WWD: Who is the customer?
M.C.: My gut instinct tells me he’s pretty similar to the woman. He’s independent thinking. He doesn’t really have to wear a suit to work. They’re architects, artists, actors, writers, editors. Around 35, 40. Probably a bit older than the women. But it’s more attitude than age. We can’t compete with someone who does a fantastic suit like Paul Smith. We have to have our own situation and our own point of view. Maybe you don’t need to wear a suit, but you still want to feel good and wear nice things.

WWD: What do you offer men that’s specific to you?
M.C.: I think cutting and fabrics are my strengths. I’ve worked 26 years, so I’ve done about 65 collections. When I pick fabrics, I’m really fussy, and I can usually go from the first instinct to something final, and that’s the strength of experience. And the fact that I grew up in Europe doesn’t hurt. It’s a different sensibility. The way I feel we can interpret men’s is by using fabrics other people don’t use, or different cuts, different seams. The tailor said, “This only has three pieces. We’re used to seven or eight pieces. This is too few.” I said, “So? Isn’t that good?” When you have clothes that are very minimal, there’s nowhere to hide anything.

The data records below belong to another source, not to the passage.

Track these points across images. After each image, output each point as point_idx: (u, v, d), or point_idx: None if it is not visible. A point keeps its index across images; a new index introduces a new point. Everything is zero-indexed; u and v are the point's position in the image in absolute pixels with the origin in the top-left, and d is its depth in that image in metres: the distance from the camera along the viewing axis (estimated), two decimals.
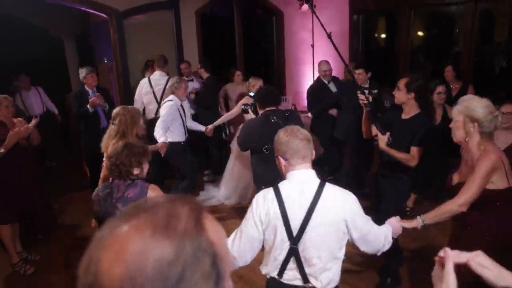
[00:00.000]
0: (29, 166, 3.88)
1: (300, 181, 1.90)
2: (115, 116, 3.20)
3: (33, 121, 3.86)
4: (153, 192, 2.43)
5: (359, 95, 3.24)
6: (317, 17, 3.47)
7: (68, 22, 7.96)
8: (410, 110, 3.06)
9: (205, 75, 5.89)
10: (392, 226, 2.14)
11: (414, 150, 2.93)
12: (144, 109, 5.35)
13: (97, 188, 2.51)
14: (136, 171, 2.42)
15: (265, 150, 3.37)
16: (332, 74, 5.62)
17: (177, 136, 4.50)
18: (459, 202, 2.20)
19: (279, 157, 1.95)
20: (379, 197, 3.24)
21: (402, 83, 3.07)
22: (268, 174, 3.34)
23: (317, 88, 5.55)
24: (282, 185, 1.93)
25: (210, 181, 5.93)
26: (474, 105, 2.20)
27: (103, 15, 5.88)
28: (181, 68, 6.14)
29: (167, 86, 4.70)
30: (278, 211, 1.86)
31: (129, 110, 3.25)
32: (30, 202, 3.84)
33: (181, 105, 4.57)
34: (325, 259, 1.88)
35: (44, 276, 3.77)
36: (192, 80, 6.12)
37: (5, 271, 3.84)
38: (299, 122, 3.57)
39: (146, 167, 2.50)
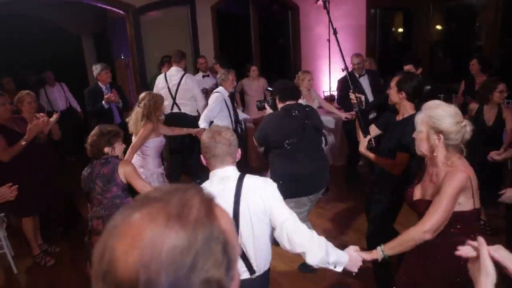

It has to be done properly.

WWD: What is inspiring you for spring 2011?
M.C.: It’s going to be fine-tuning. I’m really into things that are almost classic but aren’t. They’re going to be our classics. I’m trying to edit and pare down. Luxury for me is time, silence, editing, genuine, handmade. That’s going to inspire me. That’s my idea of what luxury is.

WWD: What are you reading and watching?
M.C.: I’m reading the Patti Smith book about her and Robert Mapplethorpe. I’ve had a really hard time reading recently, except when I’m on holiday, but she’s an amazing writer. It’s really interesting, the relationship of two people I admire. We’re catching up on the Oscar films. But more than anything, I’ve been into emptying my head. I was just in Paris and it was the first time I didn’t run around to every exhibition. I wasn’t in the mood. In a way, I’d rather not look at anything.

WWD: How is your family in Chile after the earthquake?
M.C.: Thankfully, everybody’s physically OK. There’s been some destruction to living quarters and stuff, but they’re fine. My daughter organized a fund-raiser and asked me and Narciso [Rodriguez] and Mickey Boardman to cohost. She wants to work in a not-for-profit and she pulled this together in two seconds.